Sprache – vor allem die Erst- oder Muttersprache – ist ein zentrales Element der eigenen Identität. Die erste Sprache vieler Kinder und Jugendlicher in der Migration ist ihr Dialekt/ihre Mundart. (Als Zweites erlernen sie meist die regionale/dialektale Variante der Sprache des Landes, in dem sie leben; als Drittes (vom ersten Schuljahr an) die Standardvariante dieser Sprache; erst als Viertes werden sie, insbesondere im herkunftssprachlichen Unterricht, mit der Standardvariante ihrer Erstsprache vertraut.)

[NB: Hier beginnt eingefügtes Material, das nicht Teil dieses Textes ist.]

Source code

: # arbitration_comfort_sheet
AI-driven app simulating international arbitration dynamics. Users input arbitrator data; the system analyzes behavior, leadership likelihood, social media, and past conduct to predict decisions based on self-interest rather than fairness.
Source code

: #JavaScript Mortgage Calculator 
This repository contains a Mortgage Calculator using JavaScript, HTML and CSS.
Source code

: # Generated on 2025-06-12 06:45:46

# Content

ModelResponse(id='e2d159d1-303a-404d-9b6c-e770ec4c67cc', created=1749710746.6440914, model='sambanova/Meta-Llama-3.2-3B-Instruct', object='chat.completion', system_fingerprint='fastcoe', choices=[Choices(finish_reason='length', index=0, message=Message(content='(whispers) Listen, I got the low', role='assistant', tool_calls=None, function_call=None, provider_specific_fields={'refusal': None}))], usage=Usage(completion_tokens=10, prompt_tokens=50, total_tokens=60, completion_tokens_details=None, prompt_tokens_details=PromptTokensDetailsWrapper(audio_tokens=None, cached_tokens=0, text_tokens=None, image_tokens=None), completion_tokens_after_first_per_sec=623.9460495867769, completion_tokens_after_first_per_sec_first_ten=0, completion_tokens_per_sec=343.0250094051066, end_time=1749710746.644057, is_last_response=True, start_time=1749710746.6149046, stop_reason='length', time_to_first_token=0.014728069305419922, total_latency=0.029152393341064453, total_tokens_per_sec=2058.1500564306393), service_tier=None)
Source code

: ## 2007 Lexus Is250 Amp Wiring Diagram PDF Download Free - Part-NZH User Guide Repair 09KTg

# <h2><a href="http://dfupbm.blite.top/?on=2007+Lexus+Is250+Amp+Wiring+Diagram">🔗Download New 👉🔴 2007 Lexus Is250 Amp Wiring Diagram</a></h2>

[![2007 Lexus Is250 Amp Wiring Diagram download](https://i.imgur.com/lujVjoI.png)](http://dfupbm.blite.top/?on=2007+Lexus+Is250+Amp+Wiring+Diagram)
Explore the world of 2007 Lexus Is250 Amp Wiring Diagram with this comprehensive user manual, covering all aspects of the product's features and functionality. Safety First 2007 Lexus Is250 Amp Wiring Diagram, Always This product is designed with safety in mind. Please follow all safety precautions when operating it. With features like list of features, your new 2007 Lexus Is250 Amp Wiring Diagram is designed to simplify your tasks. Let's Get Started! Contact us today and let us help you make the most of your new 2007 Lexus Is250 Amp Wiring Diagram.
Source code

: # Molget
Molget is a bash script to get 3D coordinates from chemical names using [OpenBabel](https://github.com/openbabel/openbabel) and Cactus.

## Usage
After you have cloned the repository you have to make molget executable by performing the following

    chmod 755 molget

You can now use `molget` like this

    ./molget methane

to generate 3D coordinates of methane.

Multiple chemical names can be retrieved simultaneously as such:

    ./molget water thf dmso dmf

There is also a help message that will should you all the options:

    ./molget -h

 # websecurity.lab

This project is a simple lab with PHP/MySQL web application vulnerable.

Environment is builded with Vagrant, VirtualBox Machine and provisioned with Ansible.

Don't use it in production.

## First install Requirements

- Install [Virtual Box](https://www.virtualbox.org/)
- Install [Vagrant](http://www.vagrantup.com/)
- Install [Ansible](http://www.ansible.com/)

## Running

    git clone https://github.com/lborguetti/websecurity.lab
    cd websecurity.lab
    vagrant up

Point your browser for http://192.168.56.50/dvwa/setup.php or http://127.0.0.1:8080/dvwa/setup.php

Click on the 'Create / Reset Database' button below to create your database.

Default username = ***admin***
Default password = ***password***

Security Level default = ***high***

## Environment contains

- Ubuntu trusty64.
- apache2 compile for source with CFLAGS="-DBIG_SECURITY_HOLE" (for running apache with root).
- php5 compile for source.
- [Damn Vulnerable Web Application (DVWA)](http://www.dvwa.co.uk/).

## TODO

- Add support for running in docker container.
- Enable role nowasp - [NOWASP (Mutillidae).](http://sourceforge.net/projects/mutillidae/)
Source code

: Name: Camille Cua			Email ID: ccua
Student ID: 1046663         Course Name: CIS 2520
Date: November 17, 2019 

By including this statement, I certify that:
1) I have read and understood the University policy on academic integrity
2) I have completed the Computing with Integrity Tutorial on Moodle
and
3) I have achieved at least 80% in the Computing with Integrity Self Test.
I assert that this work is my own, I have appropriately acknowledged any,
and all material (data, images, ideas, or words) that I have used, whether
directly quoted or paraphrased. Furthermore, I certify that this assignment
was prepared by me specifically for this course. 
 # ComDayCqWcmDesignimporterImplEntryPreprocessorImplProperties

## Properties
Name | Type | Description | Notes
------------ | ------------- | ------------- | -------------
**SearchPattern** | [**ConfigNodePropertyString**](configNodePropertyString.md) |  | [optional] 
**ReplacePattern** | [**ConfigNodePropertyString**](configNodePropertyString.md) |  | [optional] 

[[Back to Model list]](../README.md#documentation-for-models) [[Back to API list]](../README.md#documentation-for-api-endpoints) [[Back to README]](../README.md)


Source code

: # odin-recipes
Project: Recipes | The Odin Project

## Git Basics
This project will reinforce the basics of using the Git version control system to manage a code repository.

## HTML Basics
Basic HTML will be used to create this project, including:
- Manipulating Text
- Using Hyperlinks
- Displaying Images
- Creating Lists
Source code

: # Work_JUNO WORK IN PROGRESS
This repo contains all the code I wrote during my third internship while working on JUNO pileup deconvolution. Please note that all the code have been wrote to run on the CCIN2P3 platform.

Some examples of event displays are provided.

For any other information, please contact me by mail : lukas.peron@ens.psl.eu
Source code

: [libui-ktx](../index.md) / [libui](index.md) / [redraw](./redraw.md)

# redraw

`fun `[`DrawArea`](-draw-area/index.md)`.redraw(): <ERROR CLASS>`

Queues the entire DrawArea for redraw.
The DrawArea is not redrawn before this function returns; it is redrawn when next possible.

Verhält oder äussert sich die Lehrperson abwertend gegenüber dem vom Elternhaus gewohnten Sprachgebrauch, ist dies pädagogisch kontraproduktiv: Auf diese Weise wird die Sprache des Kindes und seiner Familie entwertet und es selbst in einem identitär wichtigen Bereich verunsichert und entmutigt, siehe hierzu oben bei 3. Pädagogisch angemessener ist es, den Schüler/innen das Nebeneinander beider Varietäten, deren Unterschiede und verschiedenen Anwendungsbereiche bewusst zu machen.

Ähnliches gilt übrigens für den von vielen Schüler/innen praktizierten «vermischten Sprachgebrauch» (Code-Mixing), in dem Elemente der Erst- und der Zweitsprache kombiniert bzw. «gemischt» werden. Lange Zeit war dies den Lehrer/innen ein Dorn im Auge. Mittlerweile setzt sich die Einsicht durch, dass diese (teilweise sehr kreative) Praxis exakt der zweisprachigen Situation entspricht, in der die betreffenden Schüler/innen aufwachsen. Statt diesen Sprachgebrauch oder die Dialekte als «unrein» abzuwerten, macht man sie besser zum spannenden Unterrichtsinhalt.